• _SUPPLIED PASSAGE_

A philosopher that is clear about what bare life entails is Leon Kass. He describes life at its most basic as a ‘series of preconscious needs.’ From Leon Kass’s book The Hungry Soul (1994):
What moves an organism to feed is not merely the sensed and registered presence or absence of a certain chemical or edible being in its environment but the inner needy state of the organism, for which such an absence is a lack, an absence to be overcome and remedied… The organism would not ‘respond’ to perceived food ‘stimuli’ were it not … ‘appetitive’ being … internally ordered toward the necessary activities of self-nourishing. (Leon Kass, cited in Rubenstein 2009, p. 43)
As the Florida Boy Case illustrates, the organism as a whole retains a preconscious and ‘inner needy state’ for basic appetitive functions. That is, the need for air, hydration and nutrition. This inner state of neediness is met at the threshold of life in ICU, where the organism is not only maintained but even grows, adding to the illusion of recovery.
What and when is death here? It depends on one’s perspective of life.
From an understanding of bare life, the Florida Boy was a biologically living, growing organism with pre-conscious needs and an inner needy state. From the perspective of a living person, the Florida Boy is likely to have died well before his parents projected their hope on to his recovery.
To elucidate further, patients in the UK, who remain comatose and unresponsive and who have made no significant recovery after 12 months from a serious brain injury of this sort, are categorised as being in permanent vegetative state with a statistically improbable chance of recovery (http://patient.info/doctor/vegetative-states).
What is surprising in the Florida Boy Case is how he survived in ICU for 14 years. The ambiguity of his state of existence was probably obscured within the ICU environ. Steps may have been taken to establish how he may have fared without a ventilator, establishing whether or not the boy’s brain had the necessary integrative function to sustain autonomous biological life beyond life support. This throws up another distinction: between bare life in the technological setting of intensive care and the bare life of a deeply brain-damaged individual who may survive for years afterwards with constant care from family and social care professionals.

• _WORK TO BE COMPLETED_
Retype the passage on bare life and the Florida Boy Case in full, keeping every word and punctuation mark unchanged.

(Source data)

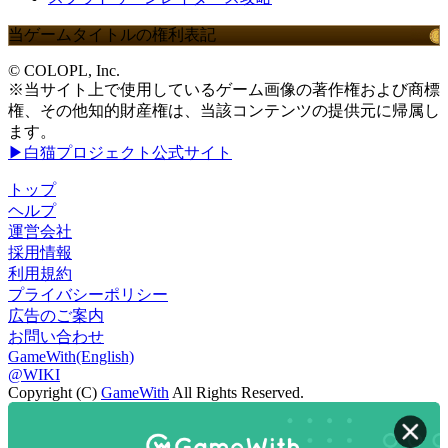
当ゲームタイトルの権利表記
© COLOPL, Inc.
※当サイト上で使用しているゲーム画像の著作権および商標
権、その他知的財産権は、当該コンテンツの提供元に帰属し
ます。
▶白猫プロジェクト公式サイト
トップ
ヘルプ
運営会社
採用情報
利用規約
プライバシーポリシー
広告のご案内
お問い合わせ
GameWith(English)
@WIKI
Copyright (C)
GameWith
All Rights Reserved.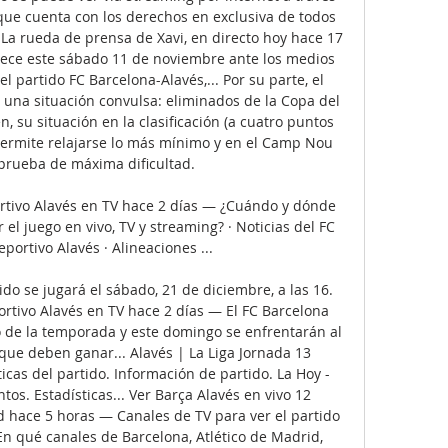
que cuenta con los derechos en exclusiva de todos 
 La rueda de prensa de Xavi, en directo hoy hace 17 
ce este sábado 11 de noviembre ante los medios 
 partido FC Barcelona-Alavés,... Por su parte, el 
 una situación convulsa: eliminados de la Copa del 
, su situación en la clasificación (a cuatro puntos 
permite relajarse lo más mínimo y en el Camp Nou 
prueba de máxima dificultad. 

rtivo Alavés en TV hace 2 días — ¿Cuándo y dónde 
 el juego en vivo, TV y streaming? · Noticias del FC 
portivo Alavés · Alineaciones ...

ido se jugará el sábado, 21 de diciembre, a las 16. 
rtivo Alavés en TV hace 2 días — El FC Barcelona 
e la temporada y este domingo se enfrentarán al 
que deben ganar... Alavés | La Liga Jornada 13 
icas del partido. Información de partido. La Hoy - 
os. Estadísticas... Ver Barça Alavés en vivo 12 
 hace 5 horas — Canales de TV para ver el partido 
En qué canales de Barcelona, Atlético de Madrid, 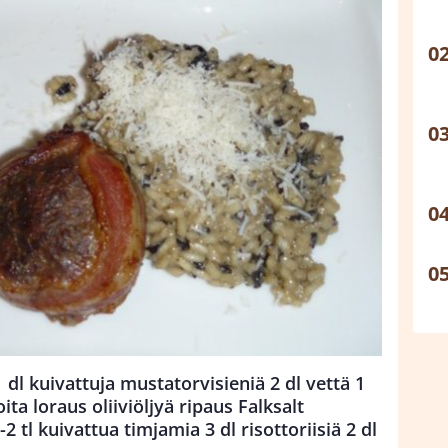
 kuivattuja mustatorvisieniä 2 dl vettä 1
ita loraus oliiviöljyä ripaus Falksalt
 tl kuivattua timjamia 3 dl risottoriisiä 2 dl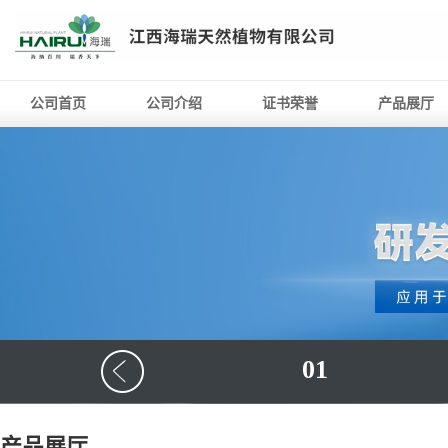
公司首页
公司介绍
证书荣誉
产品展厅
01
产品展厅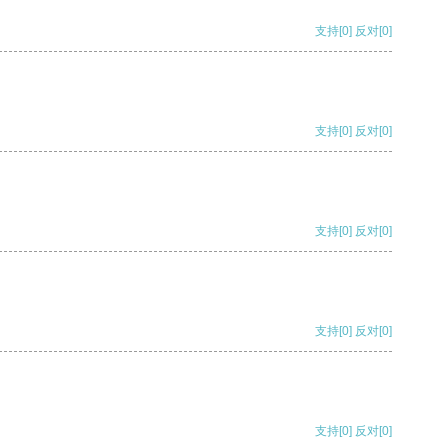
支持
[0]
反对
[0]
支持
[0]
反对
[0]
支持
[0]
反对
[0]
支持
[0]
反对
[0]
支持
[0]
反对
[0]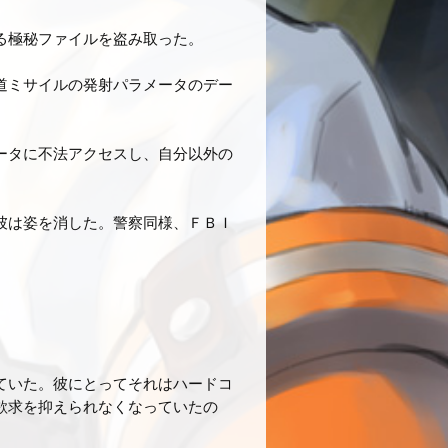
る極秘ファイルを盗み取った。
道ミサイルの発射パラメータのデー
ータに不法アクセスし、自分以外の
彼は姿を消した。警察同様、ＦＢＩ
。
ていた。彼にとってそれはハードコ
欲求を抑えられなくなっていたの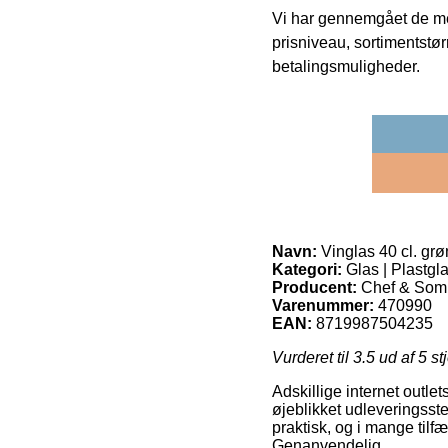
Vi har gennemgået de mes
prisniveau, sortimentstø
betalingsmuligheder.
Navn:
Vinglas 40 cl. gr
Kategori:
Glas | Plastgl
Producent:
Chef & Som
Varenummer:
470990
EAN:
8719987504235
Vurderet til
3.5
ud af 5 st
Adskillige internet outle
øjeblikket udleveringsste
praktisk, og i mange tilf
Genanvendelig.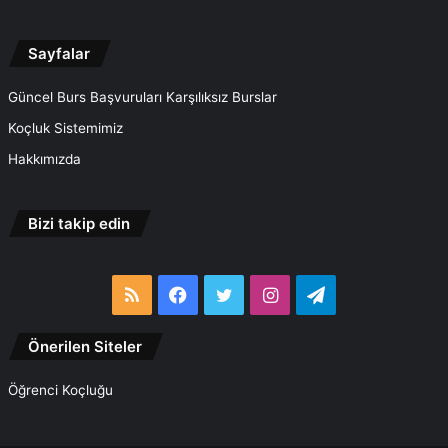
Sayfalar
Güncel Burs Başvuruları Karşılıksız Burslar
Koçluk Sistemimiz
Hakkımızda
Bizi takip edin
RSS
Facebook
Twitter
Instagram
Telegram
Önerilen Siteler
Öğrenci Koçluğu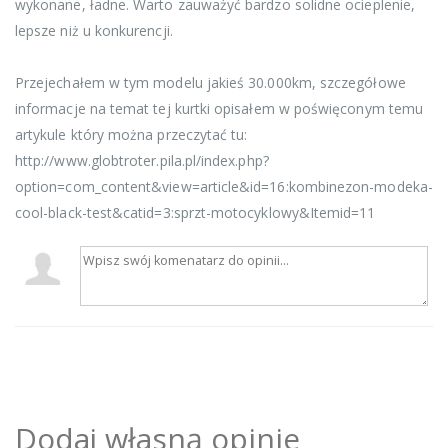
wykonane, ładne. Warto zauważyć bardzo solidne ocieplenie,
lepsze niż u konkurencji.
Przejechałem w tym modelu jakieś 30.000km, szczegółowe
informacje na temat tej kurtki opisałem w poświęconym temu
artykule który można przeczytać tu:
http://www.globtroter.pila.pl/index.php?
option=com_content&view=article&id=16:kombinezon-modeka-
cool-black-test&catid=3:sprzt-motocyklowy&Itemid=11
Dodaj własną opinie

• _RESULT OF THE EXERCISE_
A philosopher that is clear about what bare life entails is Leon Kass. He describes life at its most basic as a ‘series of preconscious needs.’ From Leon Kass’s book The Hungry Soul (1994):
What moves an organism to feed is not merely the sensed and registered presence or absence of a certain chemical or edible being in its environment but the inner needy state of the organism, for which such an absence is a lack, an absence to be overcome and remedied… The organism would not ‘respond’ to perceived food ‘stimuli’ were it not … ‘appetitive’ being … internally ordered toward the necessary activities of self-nourishing. (Leon Kass, cited in Rubenstein 2009, p. 43)
As the Florida Boy Case illustrates, the organism as a whole retains a preconscious and ‘inner needy state’ for basic appetitive functions. That is, the need for air, hydration and nutrition. This inner state of neediness is met at the threshold of life in ICU, where the organism is not only maintained but even grows, adding to the illusion of recovery.
What and when is death here? It depends on one’s perspective of life.
From an understanding of bare life, the Florida Boy was a biologically living, growing organism with pre-conscious needs and an inner needy state. From the perspective of a living person, the Florida Boy is likely to have died well before his parents projected their hope on to his recovery.
To elucidate further, patients in the UK, who remain comatose and unresponsive and who have made no significant recovery after 12 months from a serious brain injury of this sort, are categorised as being in permanent vegetative state with a statistically improbable chance of recovery (http://patient.info/doctor/vegetative-states).
What is surprising in the Florida Boy Case is how he survived in ICU for 14 years. The ambiguity of his state of existence was probably obscured within the ICU environ. Steps may have been taken to establish how he may have fared without a ventilator, establishing whether or not the boy’s brain had the necessary integrative function to sustain autonomous biological life beyond life support. This throws up another distinction: between bare life in the technological setting of intensive care and the bare life of a deeply brain-damaged individual who may survive for years afterwards with constant care from family and social care professionals.